Malgré la période des congés d’été, environ 500 salariés étaient rassemblés en assemblée générale le 16 juillet sur le parking de l’usine Roquette à Lestrem (Pas-de-Calais). En juin, la direction a annoncé un PSE de 310 emplois qu’elle justifie par des pertes sur l’exercice 2025 de 265 millions d’euros et le fort endettement du groupe. Mais le maquillage des comptes est grossier : l’entreprise a opéré une dépréciation d’actifs l’année dernière, ce qui plombe les résultats financiers. Mais « hors élément non récurrents et taxes associées, le résultat net s’établit à 70 millions d’euro » assure le communiqué de presse des états financiers du groupe.
Sa dette, elle, est creusée par l’acquisition de la branche pharmaceutique de l’entreprise américaine International Flavors and Fragrances (IFF). Une opération à 2,85 milliards de dollars qui traduit la volonté du groupe de réorienter son activité vers les solutions pharmaceutiques, une activité plus rentable que celle qu’elle réalise actuellement, historiquement centrée sur les produits végétaux. C’est d’ailleurs IFF qui porte la rentabilité du groupe. Les salariés sont sacrifiés sur l’autel d’une dette contractée pour accroître les profits du groupe.

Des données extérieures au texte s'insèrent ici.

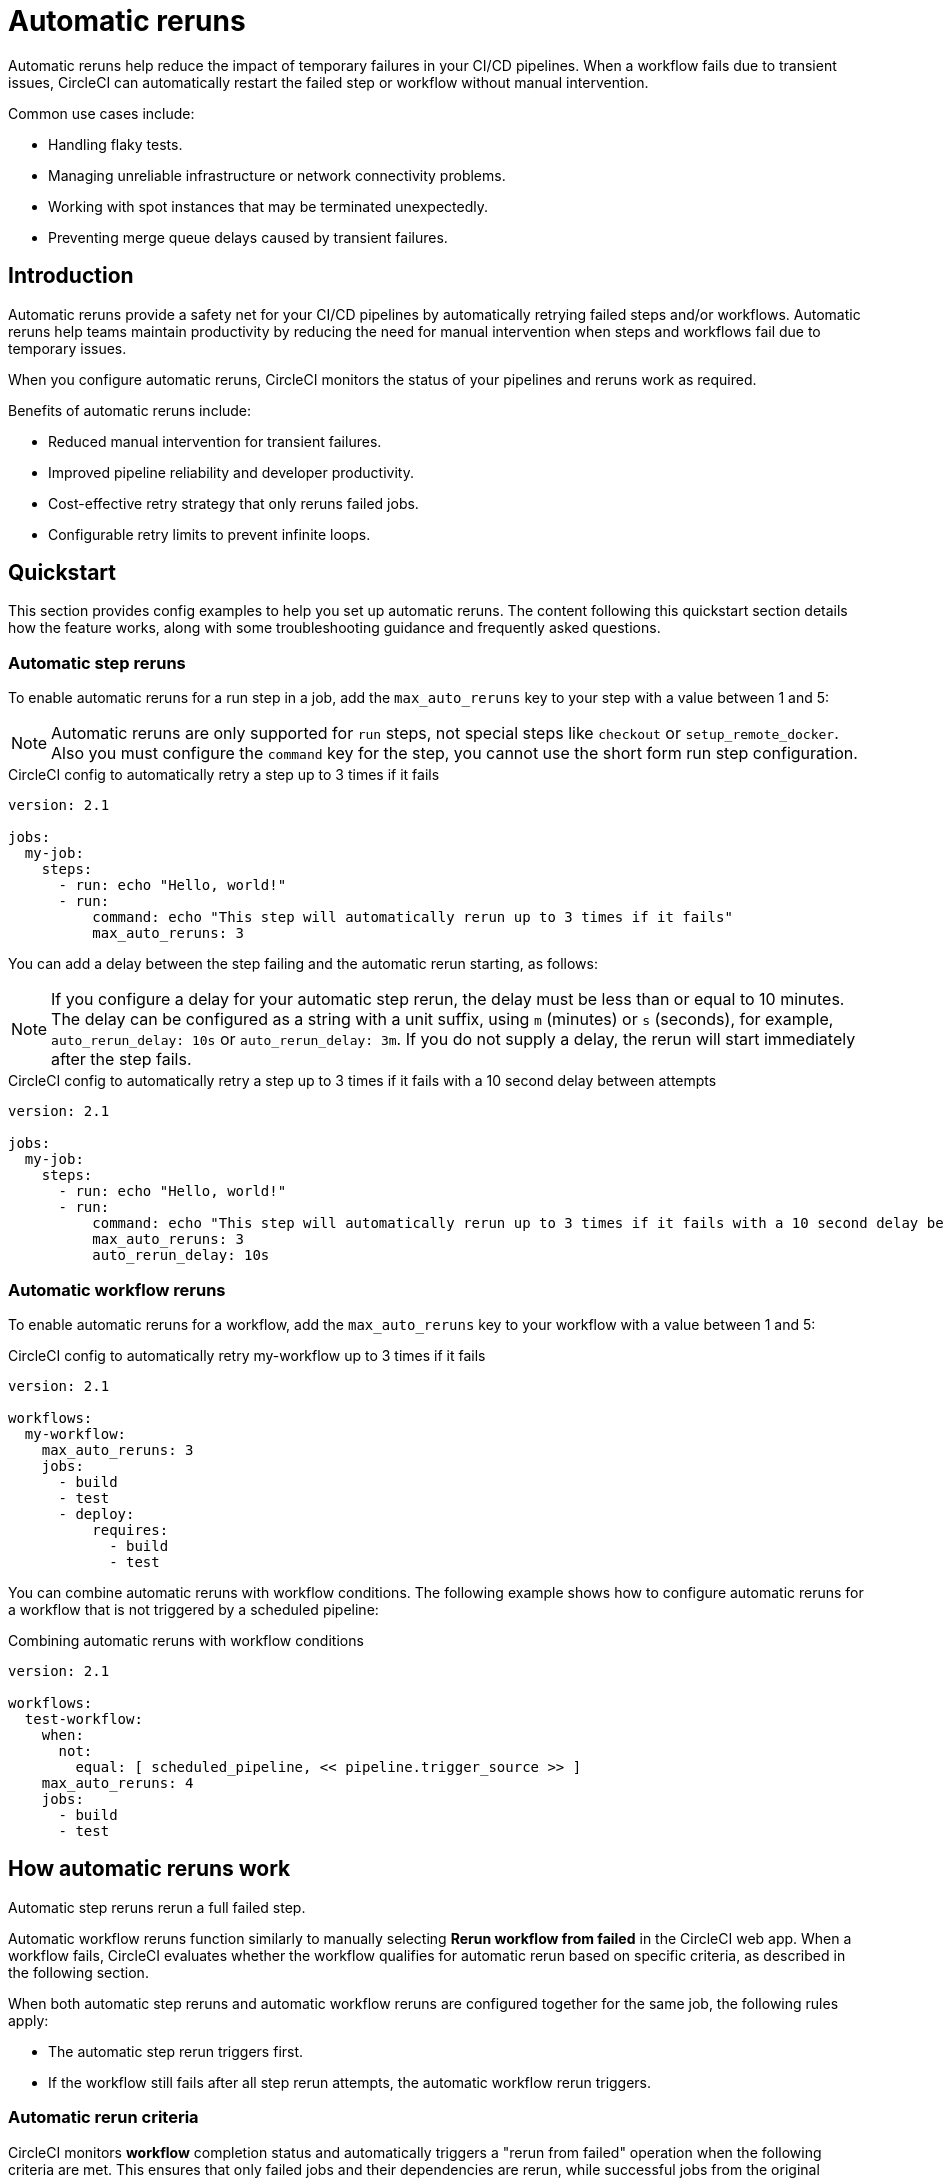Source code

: = Automatic reruns
:page-platform: Cloud
:page-description: Configure automatic reruns for failed workflows to reduce manual intervention and improve pipeline reliability
:experimental:

Automatic reruns help reduce the impact of temporary failures in your CI/CD pipelines. When a workflow fails due to transient issues, CircleCI can automatically restart the failed step or workflow without manual intervention.

Common use cases include:

* Handling flaky tests.
* Managing unreliable infrastructure or network connectivity problems.
* Working with spot instances that may be terminated unexpectedly.
* Preventing merge queue delays caused by transient failures.

== Introduction

Automatic reruns provide a safety net for your CI/CD pipelines by automatically retrying failed steps and/or workflows. Automatic reruns help teams maintain productivity by reducing the need for manual intervention when steps and workflows fail due to temporary issues.

When you configure automatic reruns, CircleCI monitors the status of your pipelines and reruns work as required.

Benefits of automatic reruns include:

* Reduced manual intervention for transient failures.
* Improved pipeline reliability and developer productivity.
* Cost-effective retry strategy that only reruns failed jobs.
* Configurable retry limits to prevent infinite loops.

== Quickstart

This section provides config examples to help you set up automatic reruns. The content following this quickstart section details how the feature works, along with some troubleshooting guidance and frequently asked questions.

=== Automatic step reruns

To enable automatic reruns for a run step in a job, add the `max_auto_reruns` key to your step with a value between 1 and 5:

NOTE: Automatic reruns are only supported for `run` steps, not special steps like `checkout` or `setup_remote_docker`. Also you must configure the `command` key for the step, you cannot use the short form run step configuration.

.CircleCI config to automatically retry a step up to 3 times if it fails
[source,yaml]
----
version: 2.1

jobs:
  my-job:
    steps:
      - run: echo "Hello, world!"
      - run:
          command: echo "This step will automatically rerun up to 3 times if it fails"
          max_auto_reruns: 3
----

You can add a delay between the step failing and the automatic rerun starting, as follows:

NOTE: If you configure a delay for your automatic step rerun, the delay must be less than or equal to 10 minutes. The delay can be configured as a string with a unit suffix, using `m` (minutes) or `s` (seconds), for example, `auto_rerun_delay: 10s` or `auto_rerun_delay: 3m`. If you do not supply a delay, the rerun will start immediately after the step fails.

.CircleCI config to automatically retry a step up to 3 times if it fails with a 10 second delay between attempts
[source,yaml]
----
version: 2.1

jobs:
  my-job:
    steps:
      - run: echo "Hello, world!"
      - run:
          command: echo "This step will automatically rerun up to 3 times if it fails with a 10 second delay between attempts"
          max_auto_reruns: 3
          auto_rerun_delay: 10s
----

=== Automatic workflow reruns

To enable automatic reruns for a workflow, add the `max_auto_reruns` key to your workflow with a value between 1 and 5:

.CircleCI config to automatically retry my-workflow up to 3 times if it fails
[source,yaml]
----
version: 2.1

workflows:
  my-workflow:
    max_auto_reruns: 3
    jobs:
      - build
      - test
      - deploy:
          requires:
            - build
            - test
----

You can combine automatic reruns with workflow conditions. The following example shows how to configure automatic reruns for a workflow that is not triggered by a scheduled pipeline:

.Combining automatic reruns with workflow conditions
[source,yaml]
----
version: 2.1

workflows:
  test-workflow:
    when:
      not:
        equal: [ scheduled_pipeline, << pipeline.trigger_source >> ]
    max_auto_reruns: 4
    jobs:
      - build
      - test
----

[#how-automatic-reruns-work]
== How automatic reruns work

Automatic step reruns rerun a full failed step.

Automatic workflow reruns function similarly to manually selecting btn:[Rerun workflow from failed] in the CircleCI web app. When a workflow fails, CircleCI evaluates whether the workflow qualifies for automatic rerun based on specific criteria, as described in the following section.

When both automatic step reruns and automatic workflow reruns are configured together for the same job, the following rules apply:

* The automatic step rerun triggers first.
* If the workflow still fails after all step rerun attempts, the automatic workflow rerun triggers.

=== Automatic rerun criteria

CircleCI monitors *workflow* completion status and automatically triggers a "rerun from failed" operation when the following criteria are met. This ensures that only failed jobs and their dependencies are rerun, while successful jobs from the original workflow are not repeated.
* The workflow status is "failed".
* The `max_auto_reruns` value is specified in the configuration.
* The number of remaining rerun attempts is greater than zero, and less than or equal to the specified `max_auto_reruns` value.
* The workflow is not a manual rerun.
* The pipeline is not older than 90 days.

CircleCI monitors *step* completion status and automatically reruns a failed step when the following criteria are met:
* The step status is "failed".
* The `max_auto_reruns` value is specified for the step in the configuration.
* The number of remaining rerun attempts is greater than zero, and less than or equal to the specified `max_auto_reruns` value.

[#rerun-behavior]
=== Automatic workflow rerun behavior

When an automatic *workflow* rerun is triggered:

* Only failed jobs from the original workflow are retried. If the previous failure blocked dependent jobs from running, these jobs are also run.
* Successfully completed jobs are not rerun.
* The rerun uses the same actor permissions as the original workflow.

[#monitoring-automatic-reruns]
== Monitoring automatic reruns

CircleCI provides several ways to monitor and track automatic rerun activity.

[#ui-indicators]
=== UI indicators

Automatic workflow reruns are indicated on the pipelines page in the CircleCI web app. In the Trigger event column you sill see *Auto-rerun* followed by the rerun attempt number, as shown in the following screenshot.

In this example the workflow is rerun twice out of a possible five attempts before it succeeds.

.Automatic workflow reruns in the CircleCI web app
image::guides:ROOT:orchestrate-and-trigger/automatic-rerun.png[Automatic reruns UI]

Automatic step reruns are indicated on the job page in the CircleCI web app.

In this example the run tests step is configured to rerun up to 3 times if it fails with a delay of one minute between attempts.

.Automatic step reruns in the CircleCI web app
image::guides:ROOT:orchestrate-and-trigger/automatic-step-rerun.png[Automatic step reruns UI]

=== Get details via the API
You can get information about automatic reruns via the CircleCI APIs.

==== Automatic workflow reruns

You can retrieve information about *automatic workflow reruns* using the link:https://circleci.com/docs/api/v2/index.html#tag/Workflow/operation/getWorkflowById[CircleCI API v2]:

[source,bash]
----
curl -X GET "https://circleci.com/api/v2/workflow/{workflow-id}" \
  -H "Circle-Token: YOUR_TOKEN"
----

The API response includes the following fields for automatic workflow reruns:

* `auto_rerun_number`: The current rerun attempt number.
* `max_auto_reruns`: The maximum number of reruns configured.

==== Automatic step reruns

You can retrieve information about automatic step reruns using the link:https://circleci.com/docs/api/v1/index.html#single-job[job information API endpoint from the CircleCI API v1.1].

[source,bash]
----
curl https://circleci.com/api/v1.1/project/:vcs-type/:username/:project/:build_num -H "Circle-Token: <circle-token>"
----

The API response includes the following fields for automatic step reruns:

* `auto_rerun_number`: The current rerun attempt number.
* `max_auto_reruns`: The maximum number of reruns configured.

[#limitations]
== Limitations

Be aware of these limitations when using automatic workflow reruns:

* Maximum rerun attempts are capped at 5 per step and 5 per workflow.
* Only the original workflow triggers automatic reruns. Manual reruns do not trigger automatic reruns.
* Automatic reruns are disabled if the pipeline is older than 90 days.
* Only _failed_ workflows trigger automatic reruns, not cancelled workflows.
* Automatic step reruns are only supported for `run` steps, not special steps like `checkout` or `setup_remote_docker`.

[#troubleshooting]
== Troubleshooting

Common issues and solutions for automatic workflow reruns.

[#reruns-not-triggering]
=== Reruns not triggering

If automatic reruns are not starting, check these conditions:

* Verify `max_auto_reruns` is specified in your configuration.
* Ensure the step or workflow status is "failed" and not "cancelled".
* Confirm the maximum rerun attempts have not been exceeded.
* Check that the workflow was not manually rerun.
* Verify the pipeline is less than 90 days old.

[source,yaml]
----
# Correct configuration
workflows:
  my-workflow:
    max_auto_reruns: 3  # Must be present
    jobs:
      - build
----

[#excessive-reruns]
=== Excessive rerun attempts

To prevent unnecessary reruns and credit consumption:

* Set conservative `max_auto_reruns` values based on your failure patterns.
* Investigate recurring failures to address root causes.
* Monitor rerun patterns to optimize configuration.

[#configuration-errors]
=== Configuration errors

Common configuration mistakes include:

* Setting `max_auto_reruns` greater than 5 (results in configuration error).
* Placing `max_auto_reruns` at the job level instead of workflow level.

[source,yaml]
----
# Incorrect - job level
jobs:
  build:
    max_auto_reruns: 3  # Wrong placement
    docker:
      - image: cimg/base:2021.04

# Correct - workflow level
workflows:
  my-workflow:
    max_auto_reruns: 3  # Correct placement
    jobs:
      - build
----

[#frequently-asked-questions]
== Frequently asked questions

[#faq-cost]
=== Do automatic reruns consume additional credits?

Yes, automatic reruns consume compute credits for each retry attempt. Only failed jobs are rerun, so successful jobs from the original workflow do not consume additional credits.

[#faq-manual-rerun]
=== What happens if I manually rerun a workflow?

If you manually rerun a workflow and it fails, no automatic reruns will be triggered for the manually rerun workflow.

[#faq-approval-jobs]
=== Do automatic reruns work with approval jobs?

Yes.

[#faq-contexts]
=== Do automatic reruns work with restricted contexts?

Yes, automatic reruns use the same actor permissions as the original workflow, so they work with restricted contexts as long as the original workflow had the necessary permissions.

[#faq-delay]
=== Can I add a delay between automatic reruns?

Automatic reruns start immediately after the workflow fails.

[#faq-step-level]
=== Can I configure automatic reruns at the step level?

Yes, you can configure automatic reruns at the step or workflow level.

La tâche d’essorer un peu plus les salariés en diminuant les effectifs est confiée à Thierry Fournier, ancien dirigeant de Saint-Gobain où il s’est fait un beau CV de licencieur. L’annonce sans concertation du PSE contraste avec les pratiques traditionnelles d’une entreprise paternaliste. C’est ce qui a convaincu la CFDT, quelque peu déstabilisée, d’employer un langage plus radical et d’ouvrir l’intersyndicale à la CGT.
Le combat des ouvriers
L’usine de Lestrem, crée en 1933, est le berceau du groupe Roquette. À force d’extension, elle ressemble aujourd’hui à une ville-usine de 3000 salariés, mordant sur trois communes. Un complexe industriel gigantesque qui donne une idée de la force des travailleurs. En l’occurrence, même une fraction de l’usine, comme les 500 grévistes rassemblés aujourd’hui, forme un bataillon menaçant pour le patronat. L’assemblée générale a permis aux syndicats de faire le point sur les discussions avec la direction. Elle donne surtout un aperçu de l’état d’esprit dans l’usine.
Les salariés savent qu’il y va de leur destin : personne n’est à l’abri dans cette contraction de plus de 10 % du personnel. Ici, même ceux qui travaillent depuis 37 ans « n’ont jamais vu ça ». Certains ont abrégé leurs vacances, la rage contre cette décision les empêchant d’en profiter. D’autres décalent des rendez-vous prévus en septembre, pour se rendre pleinement disponibles en cas de bagarre… Deux salariés profitent d’un tour de parole censé être dédié aux « questions-réponses » pour appeler à « tout bloquer ». S’ils sont applaudis et accompagnés de « il a raison », l’idée domine qu’il faut conserver l’unité syndicale et mener un combat « qui dure », donc lever la grève avant la négociation qui se tient le vendredi 17 juillet, et non la maintenir comme y appelait un salarié.
Perspectives d’un combat crucial pour la classe ouvrière
Le matin même, Stellantis annonçait la fermeture de l’usine de Douvrin pour le mois d’octobre. Magnesita (producteur d’acier) conduit un plan de licenciement qui projette de laisser 143 salariés sur le carreau. Dans ces deux entreprises de la région, le patronat a employé la même tactique : prendre les salariés à froid pendant les vacances et compter sur le fait que la décision infuse progressivement les esprits, provoquer l’angoisse puis la résignation par la lassitude de marathon de négociations.
Ce temps pourrait toutefois être mis à profit pour la bagarre, à condition que les éléments les plus conscients de l’épreuve de force qui se dessine s’organisent pour convaincre et impliquer leurs collègues dans la grève. C’est ce qui semble possible au vu de la rage de certains salariés qui n’ont guère confiance dans les perspectives du le dialogue social.
Les travailleurs doivent réfléchir et délibérer eux-mêmes sur la stratégie de lutte à mettre en place, celle-ci ne peut se limiter à revendiquer un protocole d’accord de méthode (proposition CFDT) dont le seul objet serait d’amener les salariés à consentir à la sauce à laquelle ils vont être mangés. Dans l’optique d’augmenter leur force, ils trouveront de précieux alliés non seulement dans les autres sites de Roquette (le site de Vecquemont à Amiens est notamment menacé de disparition) mais aussi dans toutes les entreprises, et elles sont malheureusement nombreuses, qui subissent des plans de licenciements ou de fermeture.